Major Parameter Sign Alignment (MPSA)
- Function: Analyzes the sign distribution of major parameters in model updates.
- Mechanism: Extracts parameters in the top-\(k\) (\(k = 0.3 \times d\)) in terms of magnitude from each update, and computes the alignment ratio of their signs with the principal signs of all updates.
- Principal signs: The majority voted signs across all updates.
- Effect: Captures fine-grained anomalies that cannot be detected by global cosine similarity.
MZ-score Anomaly Detection
- Uses the robust Modified Z-score (based on median instead of mean).
- Minimal hyperparameters: requires only two filtering radii, \(\lambda_c\) and \(\lambda_s\).
- Default values: \(\lambda_c = 1.0\), \(\lambda_s = 1.0\).
Post-filtering Clipping
- Extra clipping is applied to updates passing the direction detection to mitigate abnormally large magnitudes.
- Defends against magnitude-based attacks that might bypass direction detection.

Theoretical Contributions¶

Provides a theoretical analysis of the robustness of AlignIns.
Proves that the propagation error of AlignIns during FL training is bounded.
Presents the first theoretical robustness analysis for filtering-based defenses under non-IID data.

Key Experimental Results¶

Main Results on IID CIFAR-10 (ResNet9, 20% Attackers, 50% Poisoning Rate)¶

Method	Clean MA↑	Badnet BA↓	DBA BA↓	Neurotoxin BA↓	Avg.
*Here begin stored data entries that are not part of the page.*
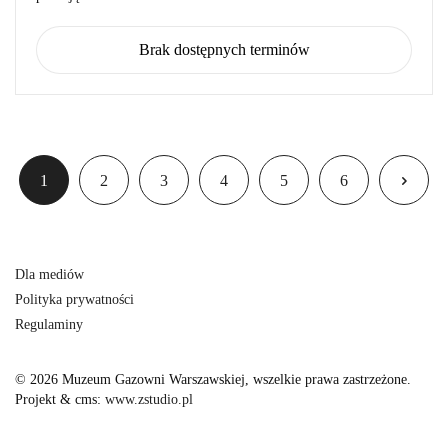
Brak dostępnych terminów
1
2
3
4
5
6
Dla mediów
Polityka prywatności
Regulaminy
© 2026 Muzeum Gazowni Warszawskiej, wszelkie prawa zastrzeżone.
Projekt & cms:
www.zstudio.pl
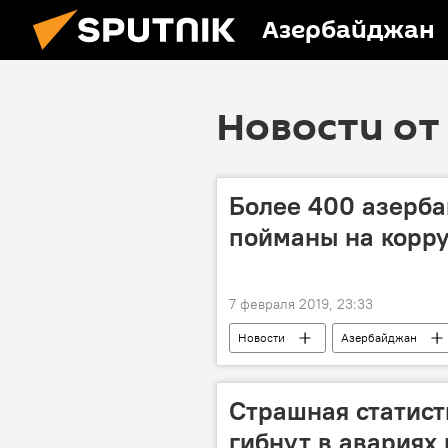
Азербайджан
Новости от 
Более 400 азерб
пойманы на корр
7 февраля 2019, 23:33
Новости
Азербайджан
Страшная статис
гибнут в авариях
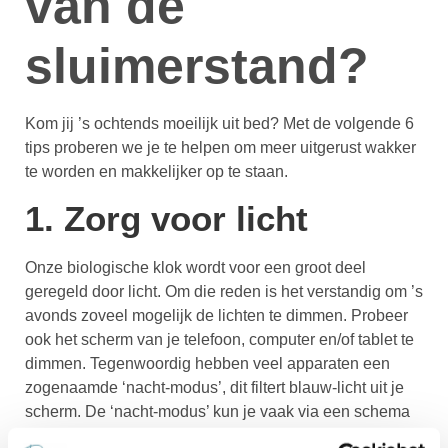
van de
sluimerstand?
Kom jij ’s ochtends moeilijk uit bed? Met de volgende 6
tips proberen we je te helpen om meer uitgerust wakker
te worden en makkelijker op te staan.
1. Zorg voor licht
Onze biologische klok wordt voor een groot deel
geregeld door licht. Om die reden is het verstandig om ’s
avonds zoveel mogelijk de lichten te dimmen. Probeer
ook het scherm van je telefoon, computer en/of tablet te
dimmen. Tegenwoordig hebben veel apparaten een
zogenaamde ‘nacht-modus’, dit filtert blauw-licht uit je
scherm. De ‘nacht-modus’ kun je vaak via een schema
automatisch laten inschakelen, een extra tip is om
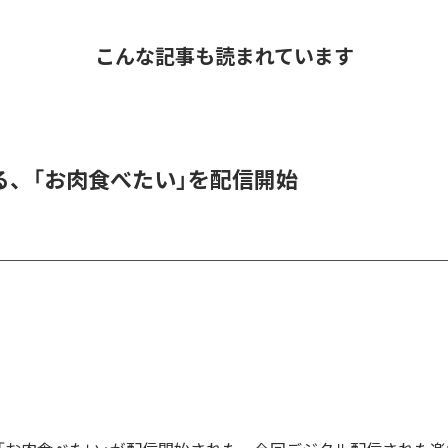
こんな記事も読まれています
る、「お肉食べたい」を配信開始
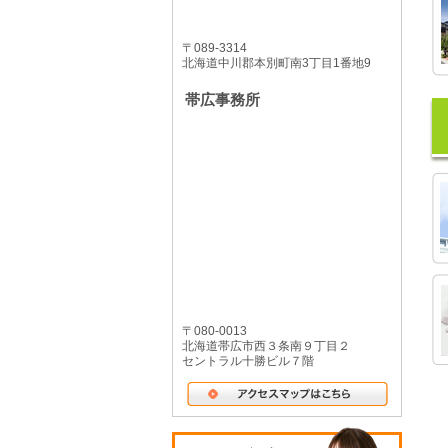
〒089-3314
北海道中川郡本別町南3丁目1番地9
帯広事務所
〒080-0013
北海道帯広市西３条南９丁目２
セントラル十勝ビル７階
RA↑
FedAvg (No Defense)	89.47	67.61	70.42	79.40	—
FoolsGold	—	—	—	—	Low
Multi-Metrics	—	—	—	—	Medium
AlignIns	Best	Lowest	Lowest	Lowest	Best

Cross-Device FL Settings (100 Clients, CIFAR-10)¶

Method	IID RA↑	Non-IID RA↑
FoolsGold	82.99	Low
AlignIns	Best	Best

AlignIns remains effective under cross-device (large-scale client) environments.

Ablation Study (CIFAR-10)¶

Configuration	IID Avg. RA↑	IID BA↓	Non-IID Avg. RA↑
MPSA Only (30%)	88.55	2.88	—
TDA + MPSA (Complete)	Best	Lowest	Best

Key Findings¶

TDA and MPSA are complementary: TDA captures global direction anomalies, while MPSA captures fine-grained sign anomalies.
Demonstrates a more significant advantage in non-IID scenarios because MPSA is unaffected by the diversity of benign updates.
Effective against 5 SOTA attacks (Badnet, DBA, Scaling, PGD, Neurotoxin).
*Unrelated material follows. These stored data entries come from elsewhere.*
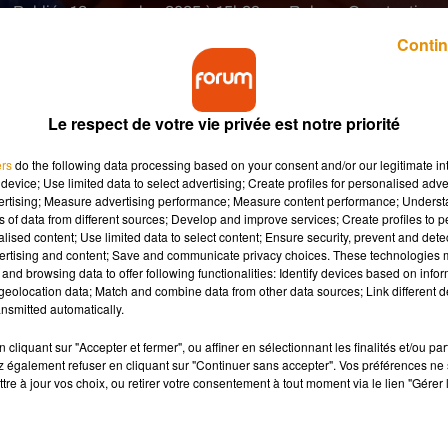
Publié : 12 novembre 2025 à 15h39 par Rubens Constantino
Contin
Le respect de votre vie privée est notre priorité
ers
do the following data processing based on your consent and/or our legitimate int
device; Use limited data to select advertising; Create profiles for personalised adver
vertising; Measure advertising performance; Measure content performance; Unders
er poursuit son engagement aux côtés des Bouchon
ns of data from different sources; Develop and improve services; Create profiles to 
écolter des tonnes de bouchons au profit des
alised content; Use limited data to select content; Ensure security, prevent and detect
ine-et-Loire.
ertising and content; Save and communicate privacy choices. These technologies
and browsing data to offer following functionalities: Identify devices based on infor
eolocation data; Match and combine data from other data sources; Link different de
nsmitted automatically.
mment un geste simple peut avoir un véritable impact. À Chemill
s pour soutenir les personnes en situation de handicap.
cliquant sur "Accepter et fermer", ou affiner en sélectionnant les finalités et/ou pa
 également refuser en cliquant sur "Continuer sans accepter". Vos préférences ne 
à l'initiative des Bouchons de l'espoir 49. Son objectif : récolte
tre à jour vos choix, ou retirer votre consentement à tout moment via le lien "Gérer 
commerces, supermarchés et bâtiments publics de la commune. U
rète pour soutenir les personnes en situation de handicap.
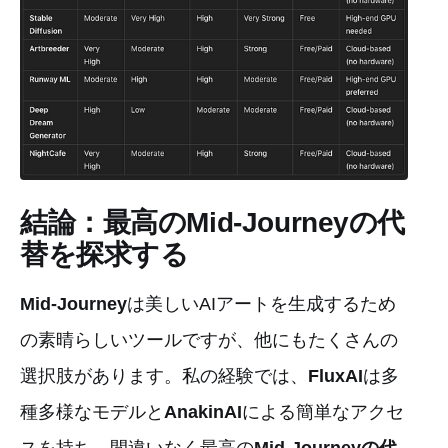
結論：最高のMid-Journeyの代
替を探求する
Mid-Journey
は美しいAIアートを生成するため
の素晴らしいツールですが、他にもたくさんの
選択肢があります。私の経験では、
FluxAI
は多
種多様なモデルと
AnakinAI
による簡単なアクセ
スを持ち、間違いなく最高の
Mid-Journeyの代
Supplementary Experimental Settings¶

Datasets and FL Configurations¶

Parameter	Default Value
Number of clients	20 (cross-silo) / 100 (cross-device)
Adversarial ratio	20% (4/20 malicious clients)
Poisoning rate	50%
Non-IID degree	Dirichlet \(\beta=0.5\)
Local training epochs	2
CIFAR-10 training rounds	150
CIFAR-100 training rounds	100
MPSA parameter k	\(0.3\times d\) (Top-30% parameters)

Highlights & Insights¶

Dual-granularity detection with clear logic: global direction + parameter sign distribution, covering anomalies at different levels from coarse to fine.
Novel MPSA metric: leverages the sign distribution of major parameters instead of their magnitudes, maintaining discriminative power even when the model converges.
MZ-score is more robust than standard Z-score and is insensitive to outliers.
Comprehensive theoretical analysis: the first work to prove bounded robustness of filtering-based defenses under non-IID conditions.
Fully compatible with existing FL frameworks without requiring modifications to client local training processes.
The appendix validates robustness against adaptive attacks such as trigger optimization.